BEGIN
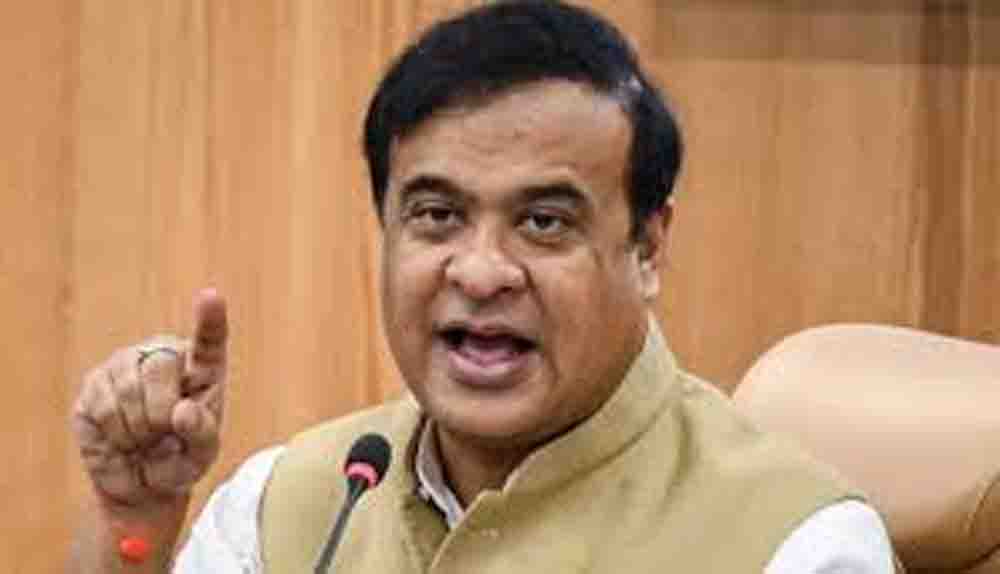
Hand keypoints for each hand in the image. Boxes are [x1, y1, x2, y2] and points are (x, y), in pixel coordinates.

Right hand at [72, 289, 227, 509]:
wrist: (141, 482)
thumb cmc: (181, 459)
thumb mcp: (202, 454)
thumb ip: (202, 433)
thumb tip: (182, 411)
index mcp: (203, 367)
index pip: (209, 339)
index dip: (209, 319)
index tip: (211, 297)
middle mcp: (163, 356)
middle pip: (159, 366)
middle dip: (160, 411)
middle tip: (164, 434)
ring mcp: (125, 365)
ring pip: (128, 388)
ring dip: (138, 428)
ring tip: (145, 438)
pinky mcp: (94, 385)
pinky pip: (103, 407)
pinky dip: (116, 434)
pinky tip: (123, 438)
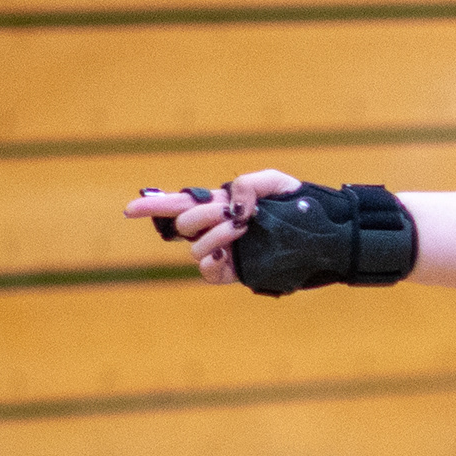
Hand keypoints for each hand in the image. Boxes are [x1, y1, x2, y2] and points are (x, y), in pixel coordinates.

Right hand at [127, 170, 301, 285]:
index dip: (154, 206)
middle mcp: (217, 228)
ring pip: (196, 248)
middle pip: (185, 224)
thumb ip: (248, 184)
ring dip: (215, 235)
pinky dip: (210, 263)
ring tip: (243, 229)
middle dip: (203, 216)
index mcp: (221, 205)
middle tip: (230, 213)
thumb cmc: (301, 205)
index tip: (130, 210)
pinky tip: (225, 253)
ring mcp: (225, 251)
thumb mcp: (276, 183)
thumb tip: (228, 204)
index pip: (179, 204)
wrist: (325, 235)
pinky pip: (207, 272)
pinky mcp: (235, 272)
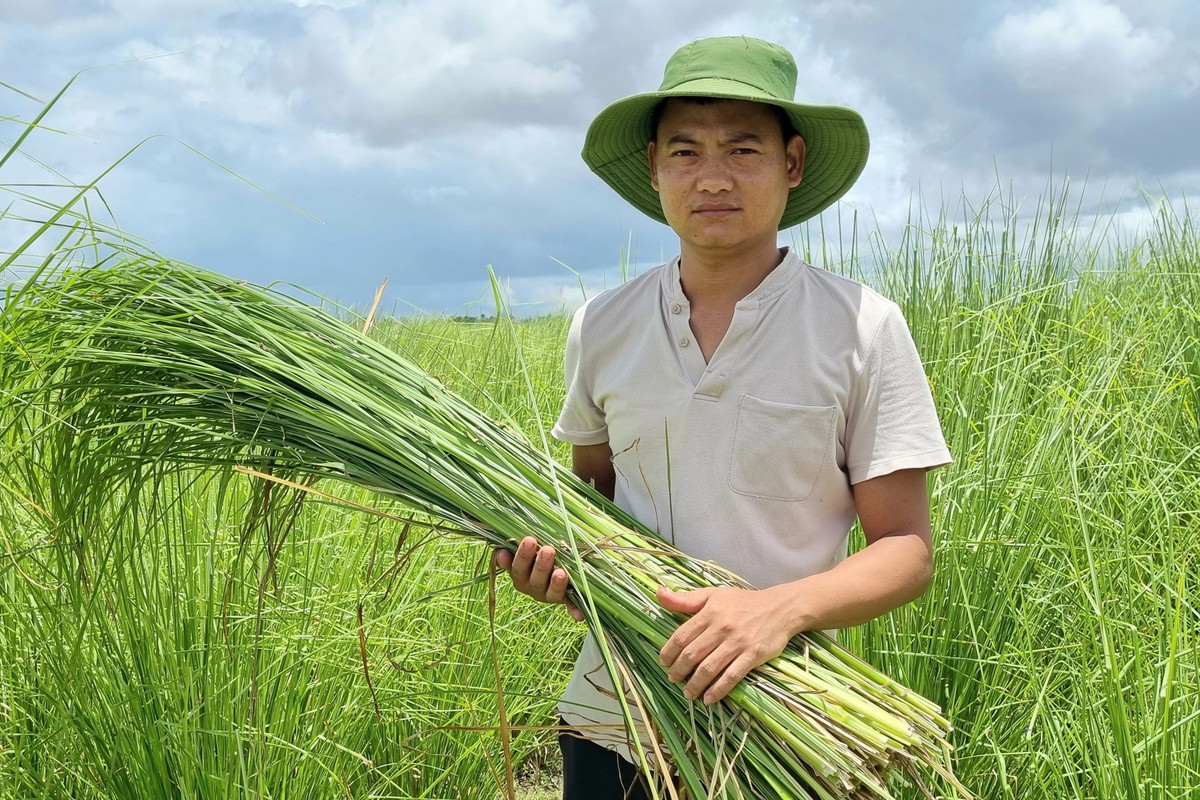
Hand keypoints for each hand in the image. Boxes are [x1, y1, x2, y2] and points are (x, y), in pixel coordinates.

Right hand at [493, 536, 583, 621]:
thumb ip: (512, 548)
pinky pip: (570, 606)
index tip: (529, 540)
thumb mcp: (527, 549)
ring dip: (556, 584)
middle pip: (535, 580)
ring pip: (551, 593)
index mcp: (520, 575)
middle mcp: (533, 588)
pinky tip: (579, 615)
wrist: (557, 564)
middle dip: (541, 565)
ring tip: (561, 573)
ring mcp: (549, 595)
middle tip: (548, 550)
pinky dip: (574, 610)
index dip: (522, 556)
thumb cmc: (538, 552)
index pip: (517, 568)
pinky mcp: (566, 600)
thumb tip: (501, 553)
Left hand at [656, 585, 795, 703]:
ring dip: (695, 685)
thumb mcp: (713, 594)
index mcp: (709, 612)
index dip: (669, 652)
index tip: (663, 662)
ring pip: (709, 668)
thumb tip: (658, 593)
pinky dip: (718, 690)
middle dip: (679, 671)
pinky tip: (709, 698)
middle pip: (692, 654)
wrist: (780, 608)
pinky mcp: (753, 655)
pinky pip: (732, 676)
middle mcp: (721, 627)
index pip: (682, 636)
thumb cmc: (743, 602)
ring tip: (688, 693)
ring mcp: (737, 642)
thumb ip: (685, 599)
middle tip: (672, 679)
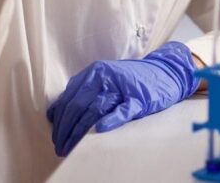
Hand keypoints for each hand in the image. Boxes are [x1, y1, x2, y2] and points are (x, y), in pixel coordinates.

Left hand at [46, 42, 198, 156]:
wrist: (165, 72)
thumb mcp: (104, 80)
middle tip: (60, 147)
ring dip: (80, 131)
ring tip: (71, 147)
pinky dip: (111, 119)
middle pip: (78, 105)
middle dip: (65, 129)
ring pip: (95, 109)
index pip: (70, 97)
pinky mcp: (139, 98)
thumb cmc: (131, 80)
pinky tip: (101, 129)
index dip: (59, 119)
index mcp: (95, 71)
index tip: (55, 136)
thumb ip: (82, 92)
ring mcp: (122, 87)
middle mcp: (105, 76)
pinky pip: (123, 110)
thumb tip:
END
**What needs to be done:** Everything starting at the line containing "middle mcp: (533, 588)" and ending at the line containing "middle tip: (672, 679)" in the records above should be repeated exactly, and only that.

**Your response:**
middle mcp: (533, 588)
pinky tip: (579, 615)
wrist: (557, 564)
middle dip: (541, 565)
ring tip: (561, 573)
ring mcp: (549, 595)
middle tip: (548, 550)
pinky dip: (574, 610)
index dip: (522, 556)
thumb cmc: (538, 552)
index pip: (517, 568)
pinky mcp: (566, 600)
thumb tip: (501, 553)
Left hand at [656, 585, 795, 703]:
ring dip: (695, 685)
thumb mcp: (713, 594)
index mcp: (709, 612)
index dip: (669, 652)
index tip: (663, 662)
ring pip: (709, 668)
thumb tip: (658, 593)
pinky dip: (718, 690)
middle dip: (679, 671)
pinky tip: (709, 698)
middle pip: (692, 654)
wrist: (780, 608)
pinky mcp: (753, 655)
pinky pip: (732, 676)
middle mcp: (721, 627)
index pip: (682, 636)
thumb cmc: (743, 602)
ring tip: (688, 693)
ring mcp: (737, 642)
thumb ip: (685, 599)
middle tip: (672, 679)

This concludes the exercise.